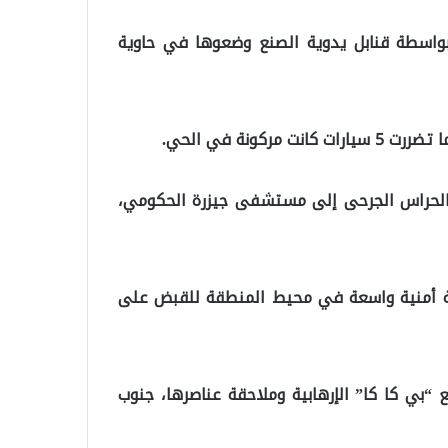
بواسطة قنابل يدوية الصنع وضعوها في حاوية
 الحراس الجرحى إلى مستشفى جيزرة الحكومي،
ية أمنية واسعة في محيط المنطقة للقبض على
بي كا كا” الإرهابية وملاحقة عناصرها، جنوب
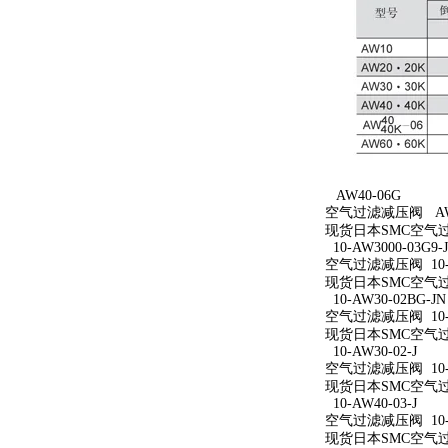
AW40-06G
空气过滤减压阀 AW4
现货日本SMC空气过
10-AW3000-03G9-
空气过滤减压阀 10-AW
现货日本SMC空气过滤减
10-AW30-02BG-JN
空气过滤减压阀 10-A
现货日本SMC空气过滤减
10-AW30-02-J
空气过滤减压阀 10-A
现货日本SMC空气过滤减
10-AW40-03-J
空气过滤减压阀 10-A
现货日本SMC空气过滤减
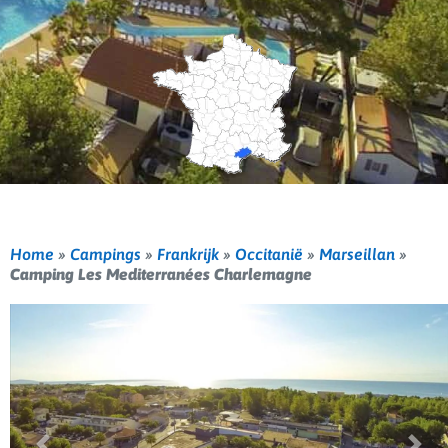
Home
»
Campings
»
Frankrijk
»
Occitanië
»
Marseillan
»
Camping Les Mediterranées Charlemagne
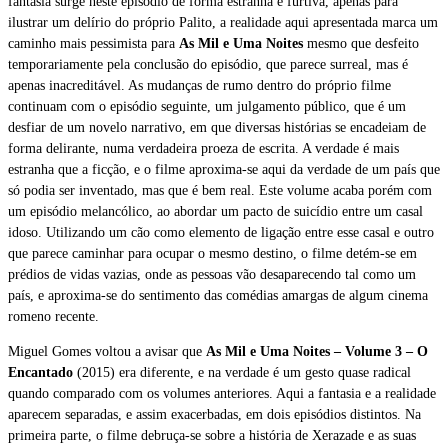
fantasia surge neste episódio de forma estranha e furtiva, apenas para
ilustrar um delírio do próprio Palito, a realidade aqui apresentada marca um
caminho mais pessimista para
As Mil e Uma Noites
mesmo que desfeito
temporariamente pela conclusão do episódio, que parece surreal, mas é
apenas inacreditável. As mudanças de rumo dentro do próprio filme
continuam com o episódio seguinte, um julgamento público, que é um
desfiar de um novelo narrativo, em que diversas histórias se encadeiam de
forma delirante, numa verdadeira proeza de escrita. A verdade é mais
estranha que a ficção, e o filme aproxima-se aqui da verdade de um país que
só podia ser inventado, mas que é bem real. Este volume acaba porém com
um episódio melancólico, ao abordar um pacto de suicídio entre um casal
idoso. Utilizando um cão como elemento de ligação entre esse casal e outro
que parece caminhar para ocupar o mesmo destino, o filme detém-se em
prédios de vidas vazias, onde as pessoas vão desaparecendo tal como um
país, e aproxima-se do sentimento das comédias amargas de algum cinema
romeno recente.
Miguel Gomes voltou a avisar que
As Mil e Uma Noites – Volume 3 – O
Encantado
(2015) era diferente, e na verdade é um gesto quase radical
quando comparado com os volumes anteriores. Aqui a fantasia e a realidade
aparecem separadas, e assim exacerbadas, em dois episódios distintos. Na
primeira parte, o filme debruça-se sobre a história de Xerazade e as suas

---

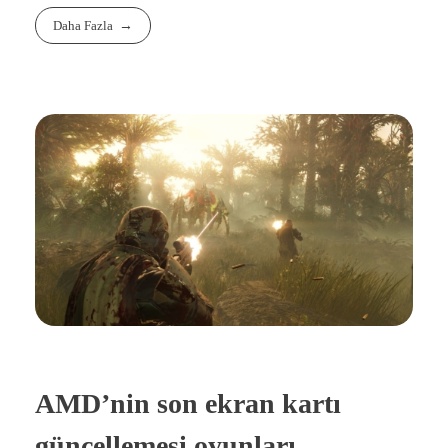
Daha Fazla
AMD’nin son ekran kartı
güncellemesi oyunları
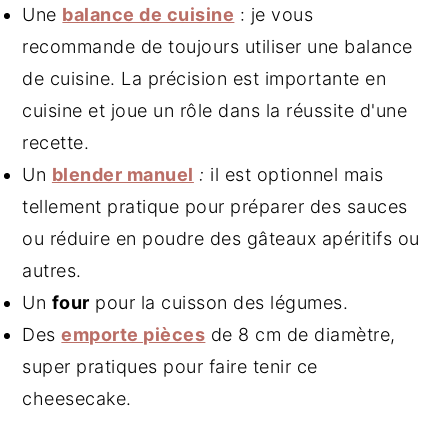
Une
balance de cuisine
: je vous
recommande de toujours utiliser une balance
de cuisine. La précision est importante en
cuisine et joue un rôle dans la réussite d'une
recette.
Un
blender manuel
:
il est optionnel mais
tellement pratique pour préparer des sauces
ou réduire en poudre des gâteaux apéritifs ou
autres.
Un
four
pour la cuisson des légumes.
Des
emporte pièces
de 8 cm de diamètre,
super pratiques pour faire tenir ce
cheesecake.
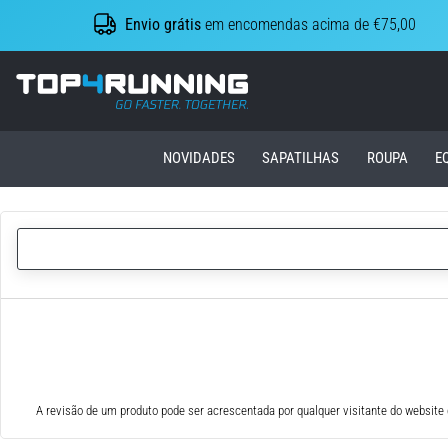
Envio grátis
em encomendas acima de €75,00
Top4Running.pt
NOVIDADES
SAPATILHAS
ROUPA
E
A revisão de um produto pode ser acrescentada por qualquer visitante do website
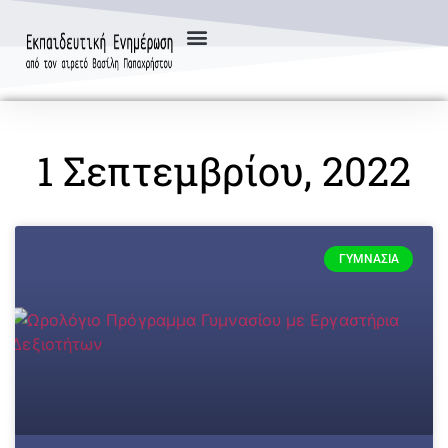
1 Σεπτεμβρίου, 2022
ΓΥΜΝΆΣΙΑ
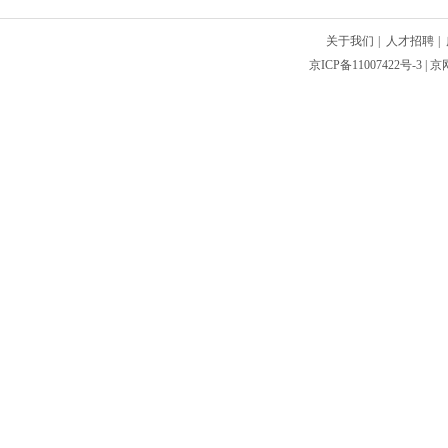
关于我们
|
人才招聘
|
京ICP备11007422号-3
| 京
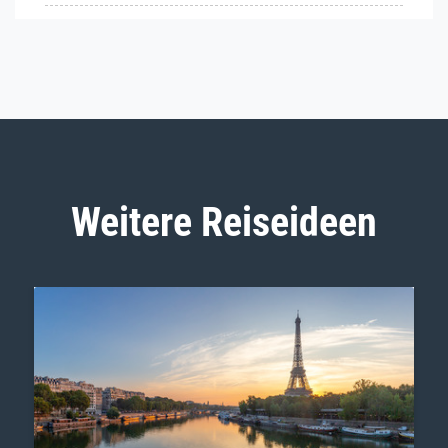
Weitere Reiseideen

--

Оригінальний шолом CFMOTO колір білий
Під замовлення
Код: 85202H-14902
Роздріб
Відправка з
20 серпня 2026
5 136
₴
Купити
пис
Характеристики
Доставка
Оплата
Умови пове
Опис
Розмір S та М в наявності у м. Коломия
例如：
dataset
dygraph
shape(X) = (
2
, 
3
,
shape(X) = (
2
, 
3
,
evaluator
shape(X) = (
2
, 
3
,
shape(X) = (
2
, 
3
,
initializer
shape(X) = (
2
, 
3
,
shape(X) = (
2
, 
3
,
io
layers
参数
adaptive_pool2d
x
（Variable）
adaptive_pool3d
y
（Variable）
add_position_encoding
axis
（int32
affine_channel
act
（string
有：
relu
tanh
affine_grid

**TASK PROMPT**. The response must contain every line from the listing above in which the string "pour" appears.

**ANSWER SPACE**.
tellement pratique pour préparer des sauces
pour la cuisson des légumes.
super pratiques pour faire tenir ce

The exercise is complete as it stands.